The only question, then, is how long it will take EteRNA to produce “the Terminator algorithm” — a program better than any human. The answer depends on how quickly the game can amass data from synthesized designs. If EteRNA were to maintain its current pace, with Das making about 32 molecules a month, it would likely take decades to compile the requisite intelligence. But the game’s experimental tempo is about to pick up.
In the earliest days of EteRNA, after growing frustrated at missing out on Stanford a few too many times, several players began to discuss the possibility of synthesizing designs themselves. One of this group’s more technically inclined members even priced the necessary equipment, such as a thermocycler to carry out polymerase chain reactions. The cost proved prohibitive, but home-brewing molecules is quickly becoming a realistic option.
Sequencing a genome costs less than 1 percent of what it did in 2002, a plunge that reflects the astonishing affordability of tools and technologies that barely existed a decade ago. Sooner or later, industrious EteRNA players are bound to invest the time and money to make Das superfluous, by building improvised labs where they can make molecules as they please.

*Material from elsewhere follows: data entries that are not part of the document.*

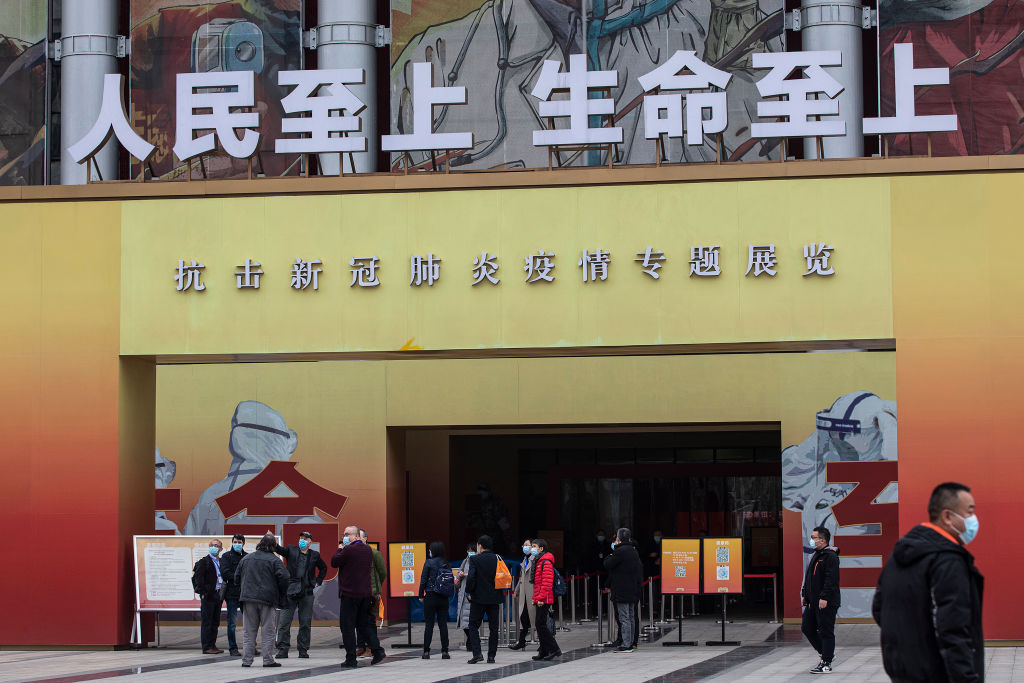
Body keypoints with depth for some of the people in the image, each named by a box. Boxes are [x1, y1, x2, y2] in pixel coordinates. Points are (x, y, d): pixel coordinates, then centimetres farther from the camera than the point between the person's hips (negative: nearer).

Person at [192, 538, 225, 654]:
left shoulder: (221, 562, 14)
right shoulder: (204, 562, -6)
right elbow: (198, 578, -10)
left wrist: (222, 594, 12)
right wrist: (203, 593, -15)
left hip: (218, 595, 7)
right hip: (208, 596, -7)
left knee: (215, 622, 11)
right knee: (206, 622, -4)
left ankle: (212, 645, 17)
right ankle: (206, 647, -3)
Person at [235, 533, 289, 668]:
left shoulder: (246, 559, 11)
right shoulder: (274, 560, -4)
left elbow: (236, 578, 14)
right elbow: (283, 578, -11)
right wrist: (282, 597, 2)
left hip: (248, 598, 4)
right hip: (267, 600, -3)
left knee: (248, 631, 7)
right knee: (268, 631, 2)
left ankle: (247, 659, 4)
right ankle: (268, 659, 1)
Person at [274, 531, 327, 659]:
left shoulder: (314, 555, 11)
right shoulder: (291, 550, 7)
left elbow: (323, 568, 26)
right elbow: (281, 550, -12)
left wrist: (318, 581, 16)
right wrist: (274, 544, -34)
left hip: (307, 593, 2)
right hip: (290, 591, -2)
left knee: (305, 623, 5)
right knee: (284, 622, -5)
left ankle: (303, 650, 13)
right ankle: (283, 649, -1)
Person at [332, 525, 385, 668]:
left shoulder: (349, 550, -15)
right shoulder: (368, 550, 10)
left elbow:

Instead of competing for slots at Stanford, they will use the game as a simulator to determine which of their designs are promising enough to synthesize in the garage.
Far from dreading his impending marginalization, Das is invigorated by the prospect of EteRNA players running their own experiments. “Any way we can get them more resources to test their hypotheses is going to be really revolutionary for this field and for science in general,” he says.
In the meantime, Das is trying to provide some of those experimental resources himself. He is planning to scale up the number of player molecules he can synthesize at a time, from eight to 20,000. Using part of the $1.7 million in funding that EteRNA recently received from Google and the W. M. Keck Foundation, Das plans to purchase DNA printed onto glass slides, which will let him analyze tens of thousands of RNA molecules at a time in parallel.
But Das also points out that garage labs aren’t the only way for players to make molecules — he envisions them eventually enlisting the services of satellite labs. “You could give EteRNA users remote access to a workstation. It doesn’t have to be at Stanford — it could be in Siberia,” Das says. “And they press a button that’s like, ‘I want to make this piece of RNA,’ and it gets uploaded to the biochemical cloud and synthesized.”
By synthesizing molecules of their own design, EteRNA players will be doing work that was once the sole domain of scientists. With all this coming together, Treuille and Das figure, why not also implement the final piece of the scientific process: publishing. Das is in talks with the Public Library of Science to create a way for players to contribute papers to the online journal PLoS Currents using the data generated by the RNA synthesis.
“Imagine on the website you start typing in the intro paragraph, and then the other paragraphs, and then you hit Create and Submit Paper,” says Treuille, who is now in the midst of a yearlong sabbatical at Google’s advanced-projects lab, Google X. “And it assembles the whole thing — puts in your data collected from EteRNA. And then it goes to the journal, and they know the data is true because they know that EteRNA is true.”
Once that happens, biochemistry will face a dilemma that other, far less technically demanding fields have been grappling with for years: Who exactly are the professionals? The line between computer-game player and scientist will be nearly gone. If someone can form a hypothesis, test it herself, and then publish her groundbreaking results in a respected journal, she is a scientist — even if she makes her living stocking shoes.